### TASK STATEMENT
Repeat every entry word for word, but leave the images out of your copy.
■ ■ ■ ■ ■ ■ ■
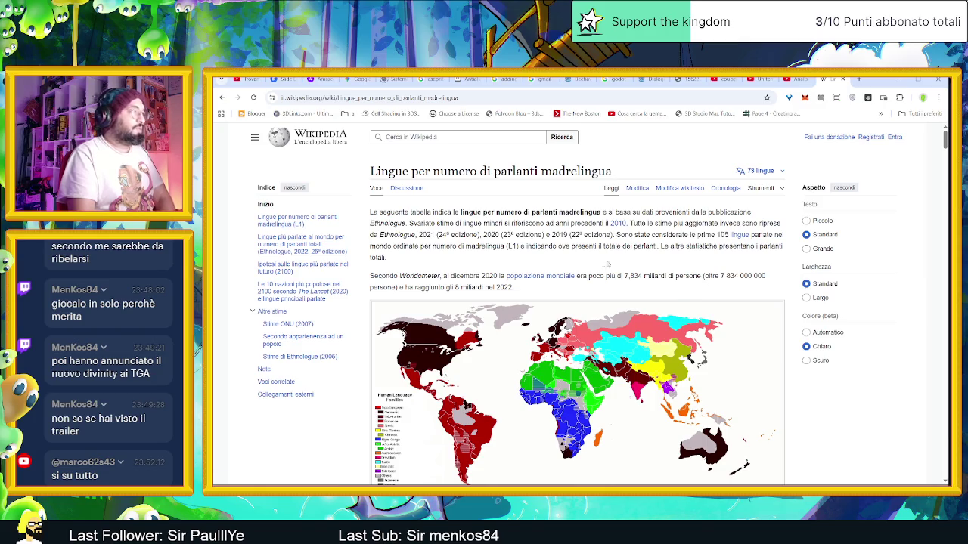
# - Read the native-speaker language table, where Italian ranks 23rd, then open a new Chrome tab
pyautogui.scroll(-1, 607, 264)
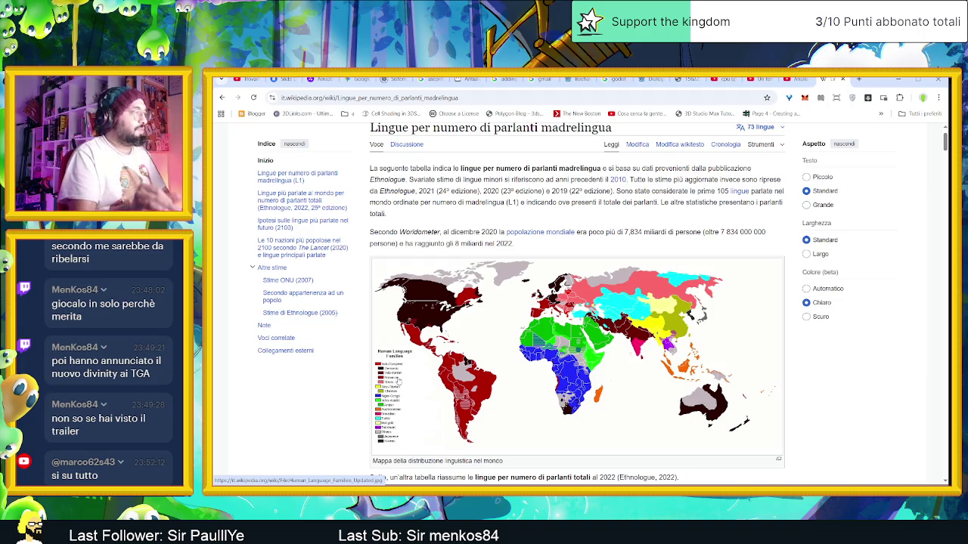
pyautogui.scroll(-1, 383, 407)
pyautogui.scroll(-1, 384, 406)
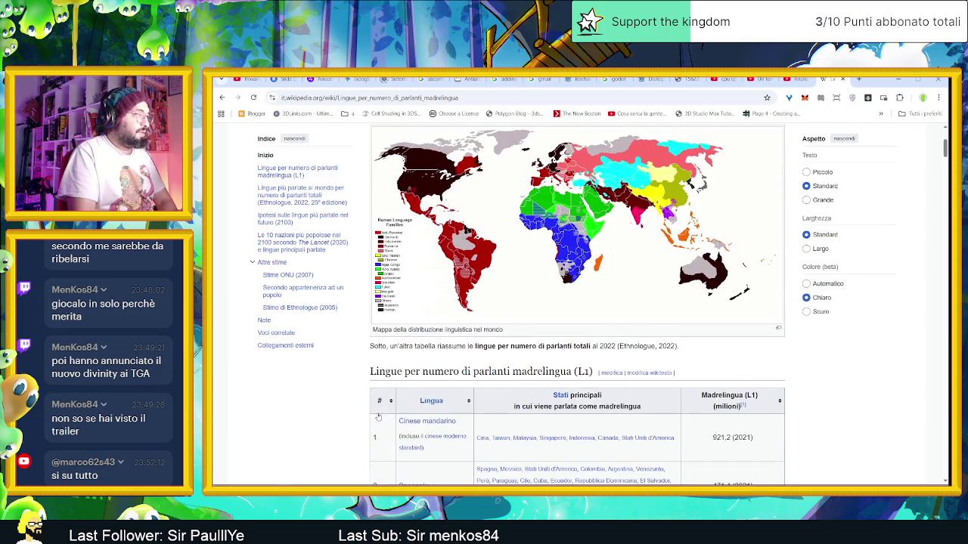
pyautogui.scroll(-4, 378, 414)
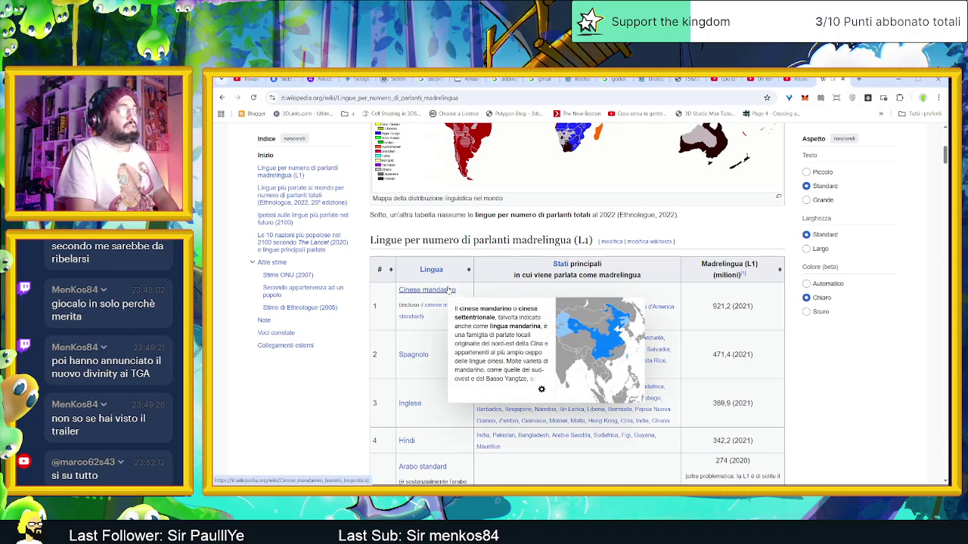
pyautogui.scroll(-1, 420, 384)
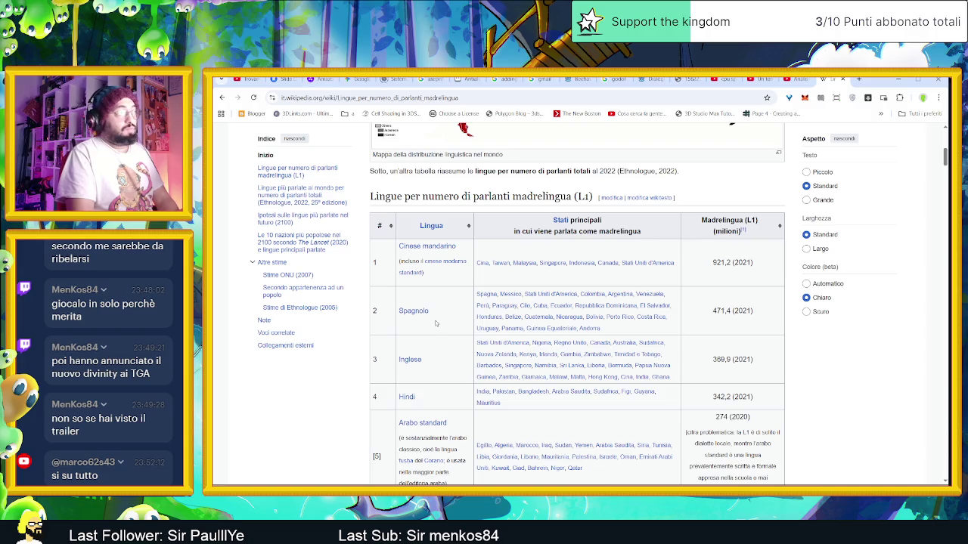
pyautogui.moveTo(414, 355)
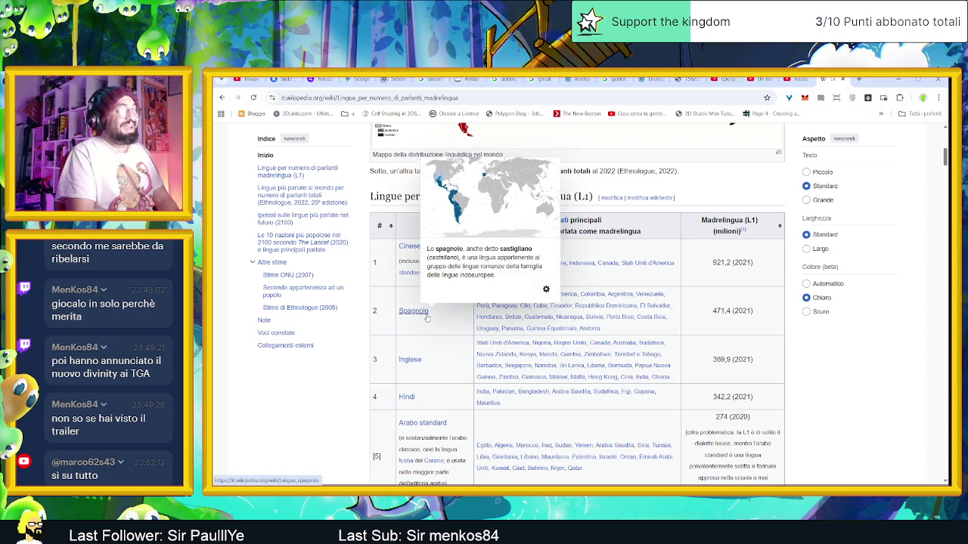
pyautogui.scroll(-1, 440, 355)
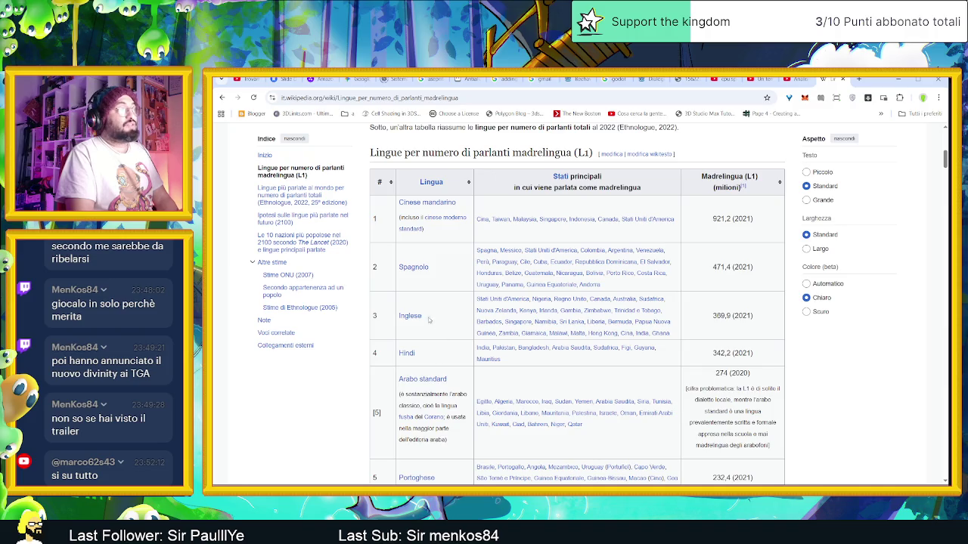
pyautogui.scroll(-1, 418, 345)
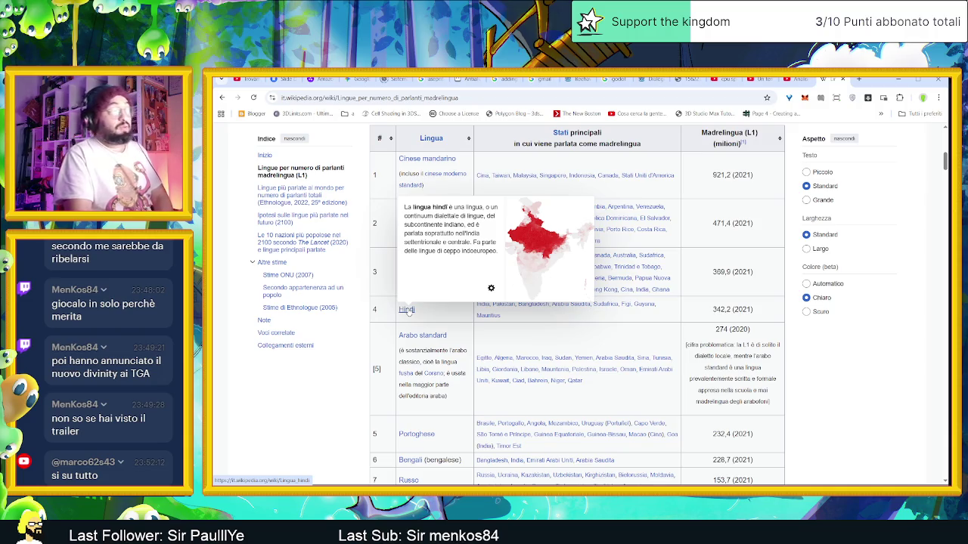
pyautogui.scroll(-2, 455, 364)
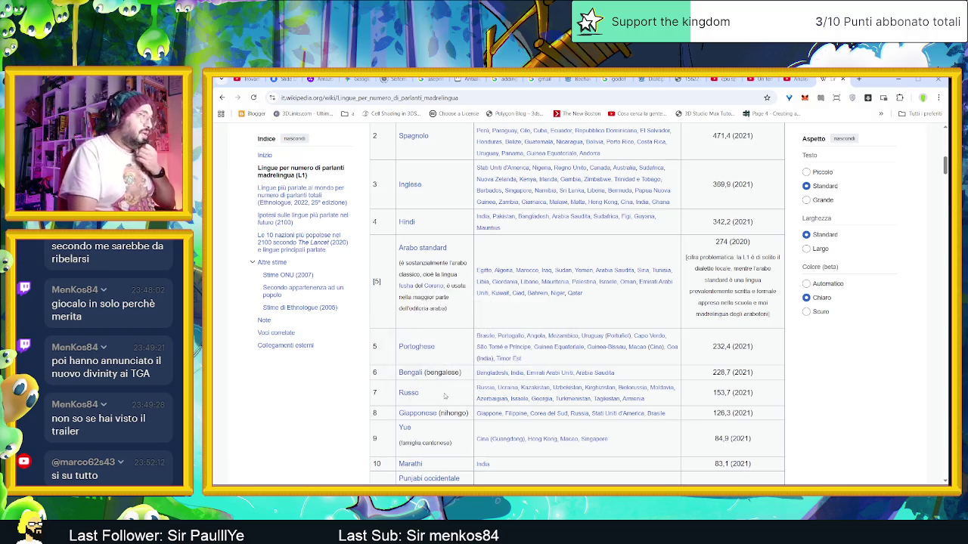
pyautogui.scroll(-1, 430, 386)
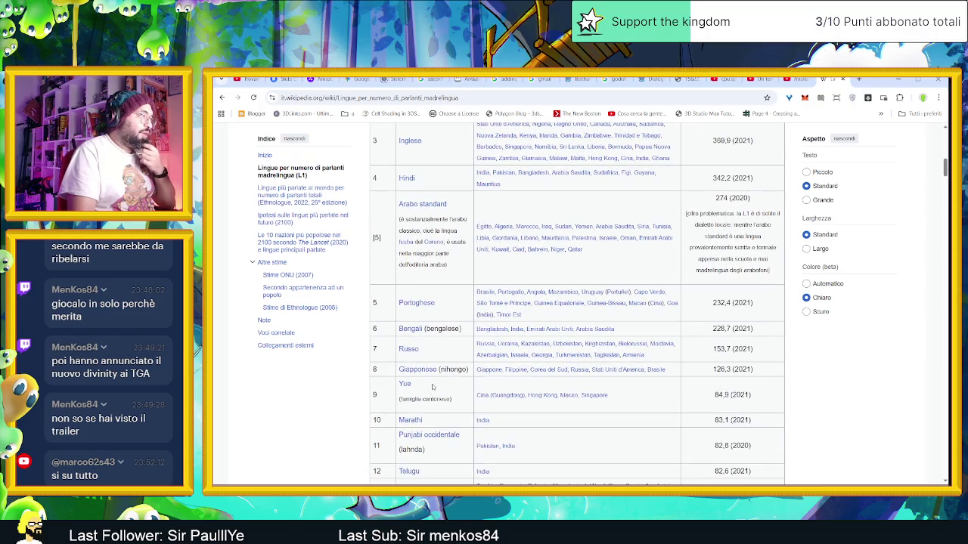
pyautogui.scroll(-1, 433, 386)
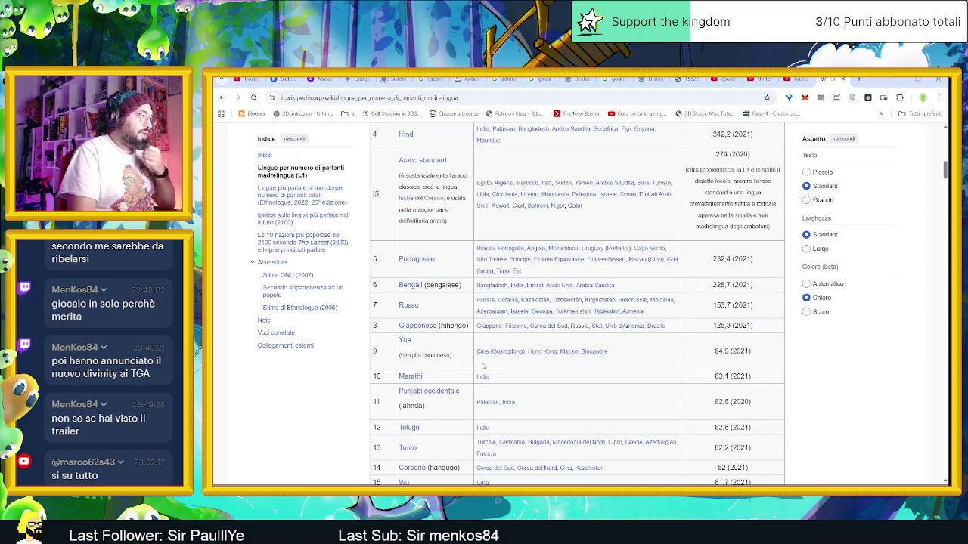
pyautogui.scroll(-1, 468, 372)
■ ■ ■ ■ ■ ■ ■
### OUTPUT OF THE TASK
# - Read the native-speaker language table, where Italian ranks 23rd, then open a new Chrome tab
pyautogui.scroll(-1, 607, 264)
pyautogui.scroll(-1, 383, 407)
pyautogui.scroll(-1, 384, 406)
pyautogui.scroll(-4, 378, 414)
pyautogui.scroll(-1, 420, 384)
pyautogui.moveTo(414, 355)
pyautogui.scroll(-1, 440, 355)
pyautogui.scroll(-1, 418, 345)
pyautogui.scroll(-2, 455, 364)
pyautogui.scroll(-1, 430, 386)
pyautogui.scroll(-1, 433, 386)
pyautogui.scroll(-1, 468, 372)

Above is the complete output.